Install and configure a boot loader
See Boot Loaders for the available choices.
Unmount and reboot
If you are still in the chroot environment type
exit or press
Ctrl+D in order to exit.
Earlier we mounted the partitions under
/mnt. In this step we will unmount them:
# umount -R /mnt
Now reboot and then login into the new system with the root account.
Add any user accounts you require besides root, as described in User management. It is not good practice to use the root account for regular use, or expose it via SSH on a server. The root account should only be used for administrative tasks.
Arch Linux uses systemd as init, which is a system and service manager for Linux. For maintaining your Arch Linux installation, it is a good idea to learn the basics about it. Interaction with systemd is done through the
systemctl command. Read systemd#Basic systemctl usage for more information.
ALSA is included with the kernel and it is recommended. If it does not work, OSS is a viable alternative. If you have advanced audio requirements, take a look at Sound system for an overview of various articles.
The X Window System (commonly X11, or X) is a networking and display protocol which provides windowing on bitmap displays. It is the de-facto standard for implementating graphical user interfaces. See the Xorg article for details.

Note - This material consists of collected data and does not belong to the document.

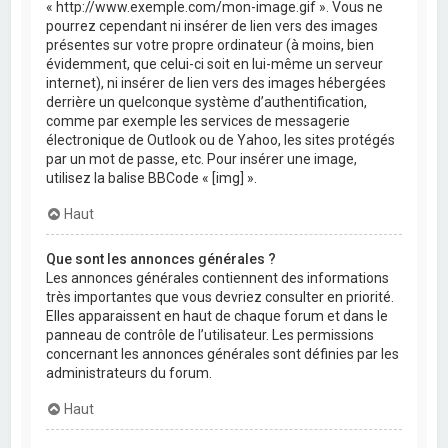
« http://www.exemple.com/mon-image.gif ». Vous ne
pourrez cependant ni insérer de lien vers des images
présentes sur votre propre ordinateur (à moins, bien
évidemment, que celui-ci soit en lui-même un serveur
internet), ni insérer de lien vers des images hébergées
derrière un quelconque système d’authentification,
comme par exemple les services de messagerie
électronique de Outlook ou de Yahoo, les sites protégés
par un mot de passe, etc. Pour insérer une image,
utilisez la balise BBCode « [img] ».
Haut
Que sont les annonces générales ?
Les annonces générales contiennent des informations
très importantes que vous devriez consulter en priorité.
Elles apparaissent en haut de chaque forum et dans le
panneau de contrôle de l’utilisateur. Les permissions
concernant les annonces générales sont définies par les
administrateurs du forum.
Haut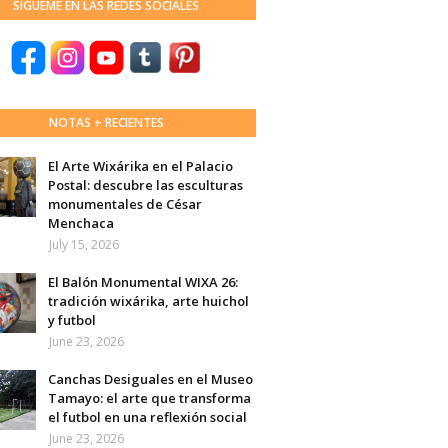
SÍGUEME EN LAS REDES SOCIALES
NOTAS + RECIENTES
El Arte Wixárika en el Palacio
Postal: descubre las esculturas
monumentales de César
Menchaca
July 15, 2026
El Balón Monumental WIXA 26:
tradición wixárika, arte huichol
y futbol
June 23, 2026
Canchas Desiguales en el Museo
Tamayo: el arte que transforma
el futbol en una reflexión social
June 23, 2026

Wayland is a new display server protocol and the Weston reference implementation is available. There is very little support for it from applications at this early stage of development.
You may wish to install a set of TrueType fonts, as only unscalable bitmap fonts are included by default. DejaVu is a set of high quality, general-purpose fonts with good Unicode coverage:
# pacman -S ttf-dejavu
For a list of applications that may be of interest, see List of Applications.
See General Recommendations for post-installation tutorials like setting up a touchpad or font rendering.